Dakota: Man, I would say like book-wise and cause I, basically, I almost I was forced to read this book, but I read this book at a book club and a company I was at a couple of years ago called the pragmatic programmer. And I didn't initially come from like a software engineering background. It was kind of like infrastructure security and then kind of had to learn that stuff myself, but it's basically like a color. It almost reads like a collection of blog posts and like how to build an engineer things.
And even if you're not like a software engineer, you could take those principles. Like there's one in there that talks about orthogonality or basically like loose coupling, like, two separate pieces, two separate systems shouldn't have knowledge of each other's internals. And like, that's huge for like, it's like designing systems. Like even, if, even if it's not like code, it can be processes or Terraform modules or like how we basically engage with others. definitely recommend checking that out.
And then I don't know the other thing, maybe this is a cliche thing is just go build stuff. Mean, like today, I think it's getting easier than ever to like prototype and build and play around, even if it's just fun. I'm sure live coding is such a dirty word depending on who you ask, but like go experiment, go build, go learn. When it breaks stuff, go Google it and then just have fun with it. That's what I would say.

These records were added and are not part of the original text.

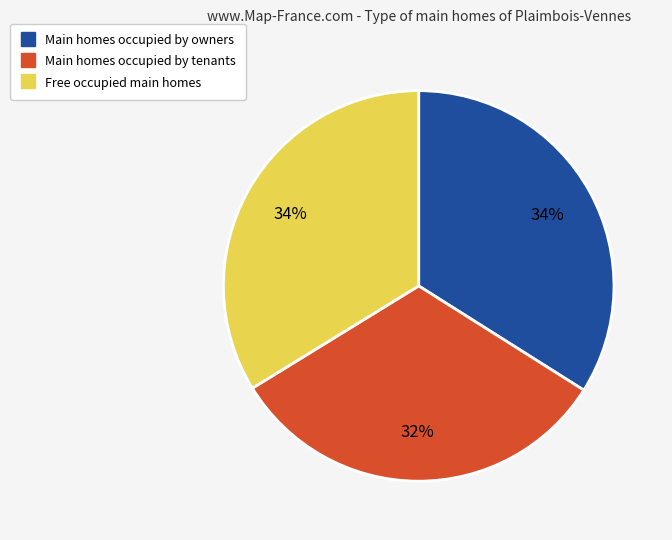

To the nearest percent, what is the difference between the largest and smallest slice percentages?

2%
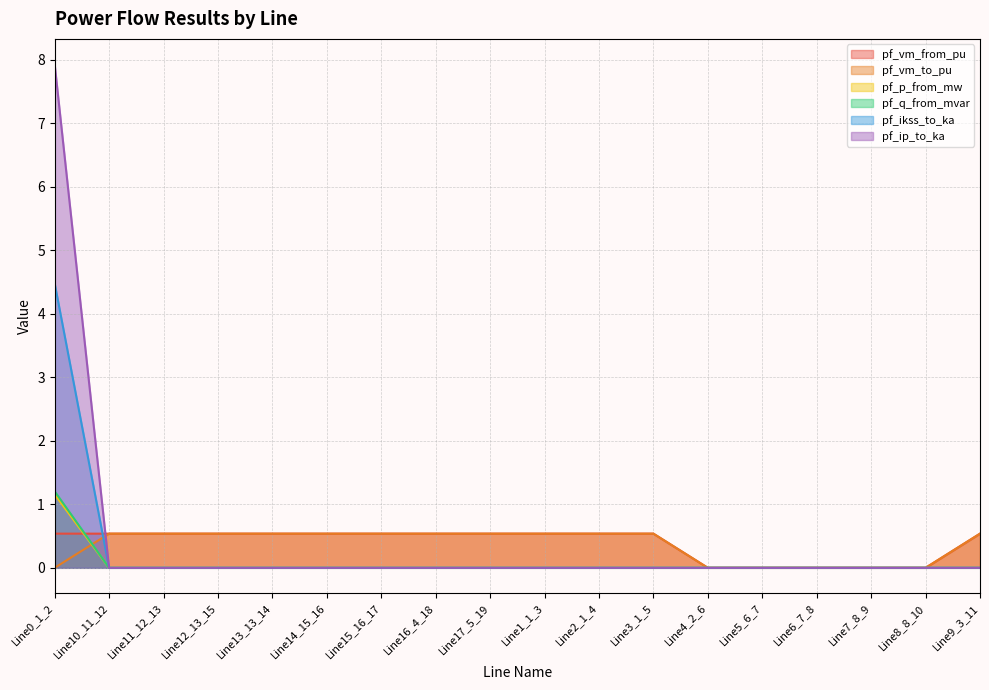

How many data points in pf_p_from_mw are above 0?

2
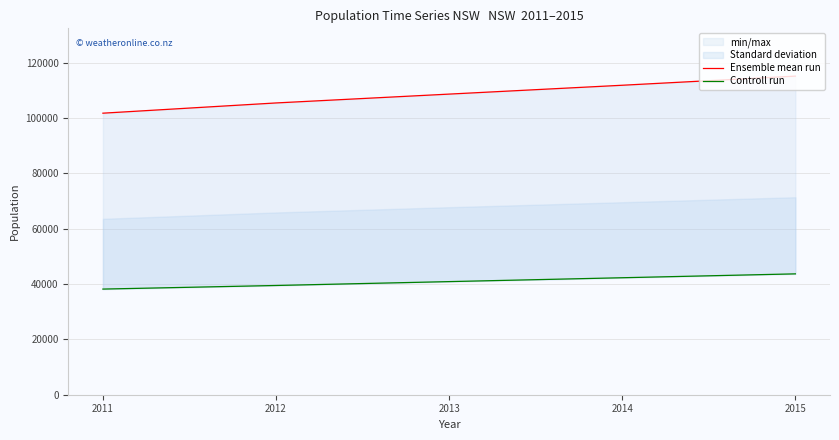

Reading left to right, what are all the values shown in this chart?

Ensemble mean run: 2011=101800	2012=105500	2013=108700	2014=111900	2015=115200
Controll run: 2011=38200	2012=39500	2013=40900	2014=42300	2015=43700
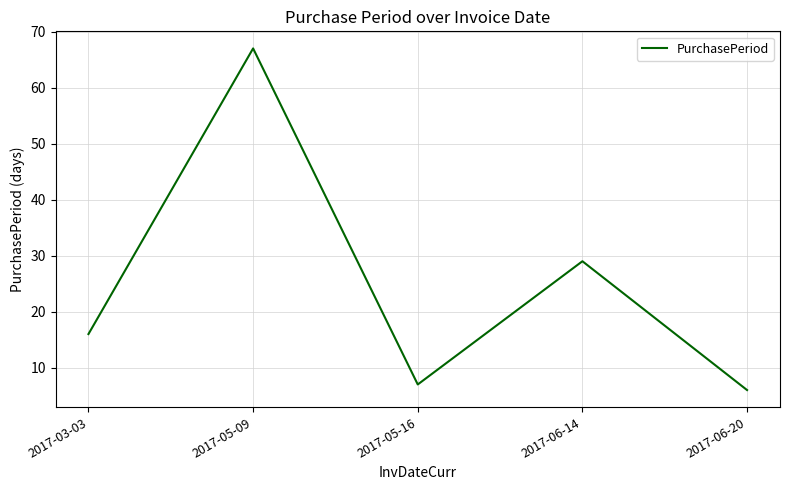

What is the average value?

25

Host: Hopefully folks Google it or go to chat GPT and say that, here is my error. How do I fix it? No, totally agree. No, I totally agree with getting your hands dirty, right? Because that is the best way to learn. And today things are much simpler than like five years ago where you had to read a lot of blogs, a lot of documentation before you can even start.
Now you just go and write a prompt that, I need to...
Dakota: Don't ship it straight to prod.
Host: Create an application and everything gets created. I think I recently saw an ad of a startup which where you use Siri and say that, create an application for me which does this and this and it creates a mobile application for you. So, I mean, things have become so easy, right, nowadays. So yeah, getting your hands dirty is the best advice I can think of for our audience. And with that,
We come to the end of the podcast. Thank you so much, Jakota, for joining the podcast. It was a fun conversation.
Dakota: Likewise, thanks for having me.